Your objective ::
The reply to the records below should contain exactly the lines from the line with "4° All construction" through the line with "5.1.10 BUILDING PERMIT", and nothing besides.

Records for this exercise ::
_ _ _ _ _

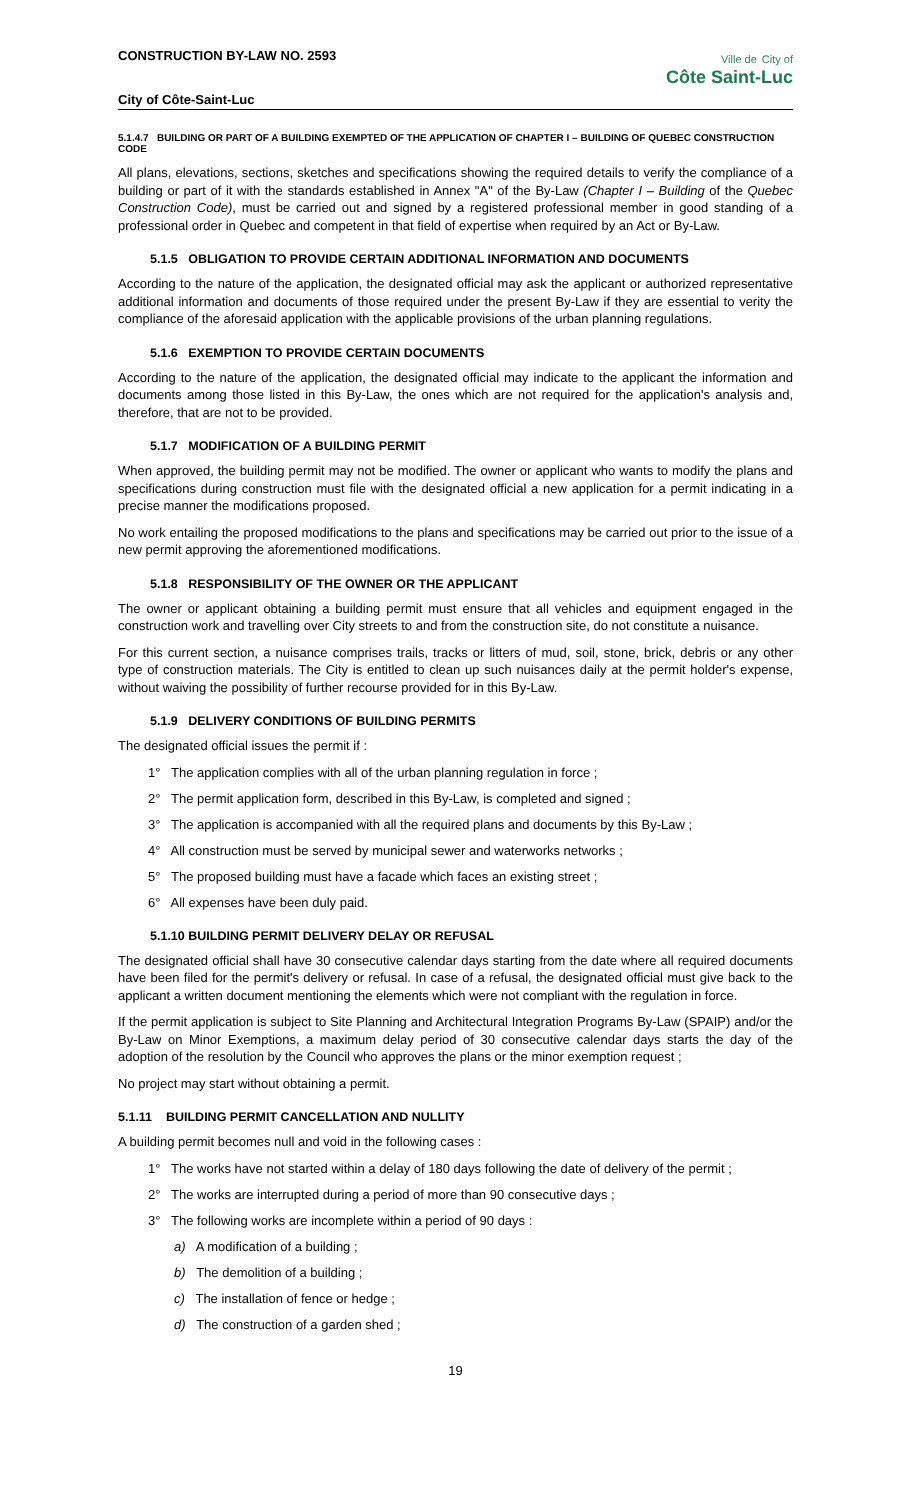CONSTRUCTION BY-LAW NO. 2593
City of Côte-Saint-Luc
Ville de City of
Côte Saint-Luc
5.1.4.7 BUILDING OR PART OF A BUILDING EXEMPTED OF THE APPLICATION OF CHAPTER I – BUILDING OF QUEBEC CONSTRUCTION CODE
All plans, elevations, sections, sketches and specifications showing the required details to verify the compliance of a building or part of it with the standards established in Annex "A" of the By-Law (Chapter I – Building of the Quebec Construction Code), must be carried out and signed by a registered professional member in good standing of a professional order in Quebec and competent in that field of expertise when required by an Act or By-Law.
5.1.5 OBLIGATION TO PROVIDE CERTAIN ADDITIONAL INFORMATION AND DOCUMENTS
According to the nature of the application, the designated official may ask the applicant or authorized representative additional information and documents of those required under the present By-Law if they are essential to verity the compliance of the aforesaid application with the applicable provisions of the urban planning regulations.
5.1.6 EXEMPTION TO PROVIDE CERTAIN DOCUMENTS
According to the nature of the application, the designated official may indicate to the applicant the information and documents among those listed in this By-Law, the ones which are not required for the application's analysis and, therefore, that are not to be provided.
5.1.7 MODIFICATION OF A BUILDING PERMIT
When approved, the building permit may not be modified. The owner or applicant who wants to modify the plans and specifications during construction must file with the designated official a new application for a permit indicating in a precise manner the modifications proposed.
No work entailing the proposed modifications to the plans and specifications may be carried out prior to the issue of a new permit approving the aforementioned modifications.
5.1.8 RESPONSIBILITY OF THE OWNER OR THE APPLICANT
The owner or applicant obtaining a building permit must ensure that all vehicles and equipment engaged in the construction work and travelling over City streets to and from the construction site, do not constitute a nuisance.
For this current section, a nuisance comprises trails, tracks or litters of mud, soil, stone, brick, debris or any other type of construction materials. The City is entitled to clean up such nuisances daily at the permit holder's expense, without waiving the possibility of further recourse provided for in this By-Law.
5.1.9 DELIVERY CONDITIONS OF BUILDING PERMITS
The designated official issues the permit if :
1° The application complies with all of the urban planning regulation in force ;
2° The permit application form, described in this By-Law, is completed and signed ;
3° The application is accompanied with all the required plans and documents by this By-Law ;
4° All construction must be served by municipal sewer and waterworks networks ;
5° The proposed building must have a facade which faces an existing street ;
6° All expenses have been duly paid.
5.1.10 BUILDING PERMIT DELIVERY DELAY OR REFUSAL
The designated official shall have 30 consecutive calendar days starting from the date where all required documents have been filed for the permit's delivery or refusal. In case of a refusal, the designated official must give back to the applicant a written document mentioning the elements which were not compliant with the regulation in force.
If the permit application is subject to Site Planning and Architectural Integration Programs By-Law (SPAIP) and/or the By-Law on Minor Exemptions, a maximum delay period of 30 consecutive calendar days starts the day of the adoption of the resolution by the Council who approves the plans or the minor exemption request ;
No project may start without obtaining a permit.
5.1.11 BUILDING PERMIT CANCELLATION AND NULLITY
A building permit becomes null and void in the following cases :
1° The works have not started within a delay of 180 days following the date of delivery of the permit ;
2° The works are interrupted during a period of more than 90 consecutive days ;
3° The following works are incomplete within a period of 90 days :
a) A modification of a building ;
b) The demolition of a building ;
c) The installation of fence or hedge ;
d) The construction of a garden shed ;
19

_ _ _ _ _

Solution for this task ::
4° All construction must be served by municipal sewer and waterworks networks ;
5° The proposed building must have a facade which faces an existing street ;
6° All expenses have been duly paid.
5.1.10 BUILDING PERMIT DELIVERY DELAY OR REFUSAL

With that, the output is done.